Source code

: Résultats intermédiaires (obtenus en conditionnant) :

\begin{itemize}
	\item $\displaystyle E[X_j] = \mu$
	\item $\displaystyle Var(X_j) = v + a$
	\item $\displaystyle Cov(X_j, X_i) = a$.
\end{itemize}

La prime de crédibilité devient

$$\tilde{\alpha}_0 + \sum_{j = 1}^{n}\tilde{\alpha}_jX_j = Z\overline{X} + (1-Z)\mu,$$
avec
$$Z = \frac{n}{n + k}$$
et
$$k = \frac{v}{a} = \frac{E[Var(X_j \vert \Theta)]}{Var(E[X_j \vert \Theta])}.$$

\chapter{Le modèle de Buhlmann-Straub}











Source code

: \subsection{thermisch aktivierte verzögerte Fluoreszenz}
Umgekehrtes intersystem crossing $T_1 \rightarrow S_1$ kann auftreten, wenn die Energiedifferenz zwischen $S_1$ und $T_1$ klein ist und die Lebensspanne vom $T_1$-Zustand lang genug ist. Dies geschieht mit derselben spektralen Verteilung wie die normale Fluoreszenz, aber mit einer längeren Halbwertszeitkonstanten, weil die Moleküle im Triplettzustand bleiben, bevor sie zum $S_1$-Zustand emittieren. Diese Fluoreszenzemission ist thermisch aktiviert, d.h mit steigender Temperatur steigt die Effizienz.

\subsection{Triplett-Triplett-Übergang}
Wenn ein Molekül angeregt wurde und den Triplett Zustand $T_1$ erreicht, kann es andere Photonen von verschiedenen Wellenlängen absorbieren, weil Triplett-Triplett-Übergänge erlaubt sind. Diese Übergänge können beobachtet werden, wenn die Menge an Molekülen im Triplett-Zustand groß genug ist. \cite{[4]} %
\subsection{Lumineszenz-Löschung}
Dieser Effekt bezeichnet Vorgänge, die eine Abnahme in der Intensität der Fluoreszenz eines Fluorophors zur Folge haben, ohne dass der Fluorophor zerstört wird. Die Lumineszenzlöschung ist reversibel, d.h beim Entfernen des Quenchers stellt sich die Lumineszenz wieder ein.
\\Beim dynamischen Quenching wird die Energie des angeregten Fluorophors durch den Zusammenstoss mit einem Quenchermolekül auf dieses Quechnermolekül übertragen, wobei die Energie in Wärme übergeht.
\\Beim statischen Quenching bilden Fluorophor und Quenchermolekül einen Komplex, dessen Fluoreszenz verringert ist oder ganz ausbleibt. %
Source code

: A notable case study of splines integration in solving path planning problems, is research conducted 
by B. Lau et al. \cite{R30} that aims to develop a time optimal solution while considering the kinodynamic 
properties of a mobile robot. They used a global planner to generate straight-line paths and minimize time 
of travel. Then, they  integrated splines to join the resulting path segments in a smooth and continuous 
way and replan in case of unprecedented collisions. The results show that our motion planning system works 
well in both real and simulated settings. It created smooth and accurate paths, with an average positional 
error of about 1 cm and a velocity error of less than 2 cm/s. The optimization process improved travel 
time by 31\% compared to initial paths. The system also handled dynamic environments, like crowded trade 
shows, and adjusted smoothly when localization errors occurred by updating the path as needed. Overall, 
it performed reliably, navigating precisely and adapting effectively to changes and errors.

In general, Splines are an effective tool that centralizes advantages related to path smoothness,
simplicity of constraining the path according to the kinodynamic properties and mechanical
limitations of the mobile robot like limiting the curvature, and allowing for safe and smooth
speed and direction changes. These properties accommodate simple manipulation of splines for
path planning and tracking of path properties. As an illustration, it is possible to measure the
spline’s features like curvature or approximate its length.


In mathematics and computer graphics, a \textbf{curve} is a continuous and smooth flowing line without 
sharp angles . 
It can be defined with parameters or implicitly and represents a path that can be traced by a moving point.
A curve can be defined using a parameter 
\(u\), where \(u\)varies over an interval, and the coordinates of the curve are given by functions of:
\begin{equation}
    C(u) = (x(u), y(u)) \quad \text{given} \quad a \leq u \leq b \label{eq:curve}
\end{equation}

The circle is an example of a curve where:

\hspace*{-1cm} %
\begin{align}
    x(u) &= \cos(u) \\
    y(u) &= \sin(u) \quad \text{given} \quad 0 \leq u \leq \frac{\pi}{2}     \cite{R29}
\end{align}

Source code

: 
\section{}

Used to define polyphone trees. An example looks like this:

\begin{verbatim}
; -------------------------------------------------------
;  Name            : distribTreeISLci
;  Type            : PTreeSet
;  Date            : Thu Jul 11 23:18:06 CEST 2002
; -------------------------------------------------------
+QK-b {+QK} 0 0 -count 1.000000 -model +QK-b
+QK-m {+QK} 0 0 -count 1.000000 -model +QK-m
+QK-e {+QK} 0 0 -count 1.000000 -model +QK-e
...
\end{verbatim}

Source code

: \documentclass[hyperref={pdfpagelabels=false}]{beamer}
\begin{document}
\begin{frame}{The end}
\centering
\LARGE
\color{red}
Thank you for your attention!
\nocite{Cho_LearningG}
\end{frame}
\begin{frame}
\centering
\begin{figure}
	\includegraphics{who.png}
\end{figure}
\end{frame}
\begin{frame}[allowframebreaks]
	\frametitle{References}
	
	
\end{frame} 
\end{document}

TASK DESCRIPTION: The listing above is to be reproduced without a single change.

EXPECTED ANSWER:
Source code

: Résultats intermédiaires (obtenus en conditionnant) :

\begin{itemize}
	\item $\displaystyle E[X_j] = \mu$
	\item $\displaystyle Var(X_j) = v + a$
	\item $\displaystyle Cov(X_j, X_i) = a$.
\end{itemize}

La prime de crédibilité devient

$$\tilde{\alpha}_0 + \sum_{j = 1}^{n}\tilde{\alpha}_jX_j = Z\overline{X} + (1-Z)\mu,$$
avec
$$Z = \frac{n}{n + k}$$
et
$$k = \frac{v}{a} = \frac{E[Var(X_j \vert \Theta)]}{Var(E[X_j \vert \Theta])}.$$

\chapter{Le modèle de Buhlmann-Straub}











Source code

: \subsection{thermisch aktivierte verzögerte Fluoreszenz}
Umgekehrtes intersystem crossing $T_1 \rightarrow S_1$ kann auftreten, wenn die Energiedifferenz zwischen $S_1$ und $T_1$ klein ist und die Lebensspanne vom $T_1$-Zustand lang genug ist. Dies geschieht mit derselben spektralen Verteilung wie die normale Fluoreszenz, aber mit einer längeren Halbwertszeitkonstanten, weil die Moleküle im Triplettzustand bleiben, bevor sie zum $S_1$-Zustand emittieren. Diese Fluoreszenzemission ist thermisch aktiviert, d.h mit steigender Temperatur steigt die Effizienz.

\subsection{Triplett-Triplett-Übergang}
Wenn ein Molekül angeregt wurde und den Triplett Zustand $T_1$ erreicht, kann es andere Photonen von verschiedenen Wellenlängen absorbieren, weil Triplett-Triplett-Übergänge erlaubt sind. Diese Übergänge können beobachtet werden, wenn die Menge an Molekülen im Triplett-Zustand groß genug ist. \cite{[4]} %
\subsection{Lumineszenz-Löschung}
Dieser Effekt bezeichnet Vorgänge, die eine Abnahme in der Intensität der Fluoreszenz eines Fluorophors zur Folge haben, ohne dass der Fluorophor zerstört wird. Die Lumineszenzlöschung ist reversibel, d.h beim Entfernen des Quenchers stellt sich die Lumineszenz wieder ein.
\\Beim dynamischen Quenching wird die Energie des angeregten Fluorophors durch den Zusammenstoss mit einem Quenchermolekül auf dieses Quechnermolekül übertragen, wobei die Energie in Wärme übergeht.
\\Beim statischen Quenching bilden Fluorophor und Quenchermolekül einen Komplex, dessen Fluoreszenz verringert ist oder ganz ausbleibt. %
Source code

: A notable case study of splines integration in solving path planning problems, is research conducted 
by B. Lau et al. \cite{R30} that aims to develop a time optimal solution while considering the kinodynamic 
properties of a mobile robot. They used a global planner to generate straight-line paths and minimize time 
of travel. Then, they  integrated splines to join the resulting path segments in a smooth and continuous 
way and replan in case of unprecedented collisions. The results show that our motion planning system works 
well in both real and simulated settings. It created smooth and accurate paths, with an average positional 
error of about 1 cm and a velocity error of less than 2 cm/s. The optimization process improved travel 
time by 31\% compared to initial paths. The system also handled dynamic environments, like crowded trade 
shows, and adjusted smoothly when localization errors occurred by updating the path as needed. Overall, 
it performed reliably, navigating precisely and adapting effectively to changes and errors.

In general, Splines are an effective tool that centralizes advantages related to path smoothness,
simplicity of constraining the path according to the kinodynamic properties and mechanical
limitations of the mobile robot like limiting the curvature, and allowing for safe and smooth
speed and direction changes. These properties accommodate simple manipulation of splines for
path planning and tracking of path properties. As an illustration, it is possible to measure the
spline’s features like curvature or approximate its length.


In mathematics and computer graphics, a \textbf{curve} is a continuous and smooth flowing line without 
sharp angles . 
It can be defined with parameters or implicitly and represents a path that can be traced by a moving point.
A curve can be defined using a parameter 
\(u\), where \(u\)varies over an interval, and the coordinates of the curve are given by functions of:
\begin{equation}
    C(u) = (x(u), y(u)) \quad \text{given} \quad a \leq u \leq b \label{eq:curve}
\end{equation}

The circle is an example of a curve where:

\hspace*{-1cm} %
\begin{align}
    x(u) &= \cos(u) \\
    y(u) &= \sin(u) \quad \text{given} \quad 0 \leq u \leq \frac{\pi}{2}     \cite{R29}
\end{align}

Source code

: 
\section{}

Used to define polyphone trees. An example looks like this:

\begin{verbatim}
; -------------------------------------------------------
;  Name            : distribTreeISLci
;  Type            : PTreeSet
;  Date            : Thu Jul 11 23:18:06 CEST 2002
; -------------------------------------------------------
+QK-b {+QK} 0 0 -count 1.000000 -model +QK-b
+QK-m {+QK} 0 0 -count 1.000000 -model +QK-m
+QK-e {+QK} 0 0 -count 1.000000 -model +QK-e
...
\end{verbatim}

Source code

: \documentclass[hyperref={pdfpagelabels=false}]{beamer}
\begin{document}
\begin{frame}{The end}
\centering
\LARGE
\color{red}
Thank you for your attention!
\nocite{Cho_LearningG}
\end{frame}
\begin{frame}
\centering
\begin{figure}
	\includegraphics{who.png}
\end{figure}
\end{frame}
\begin{frame}[allowframebreaks]
	\frametitle{References}
	
	
\end{frame} 
\end{document}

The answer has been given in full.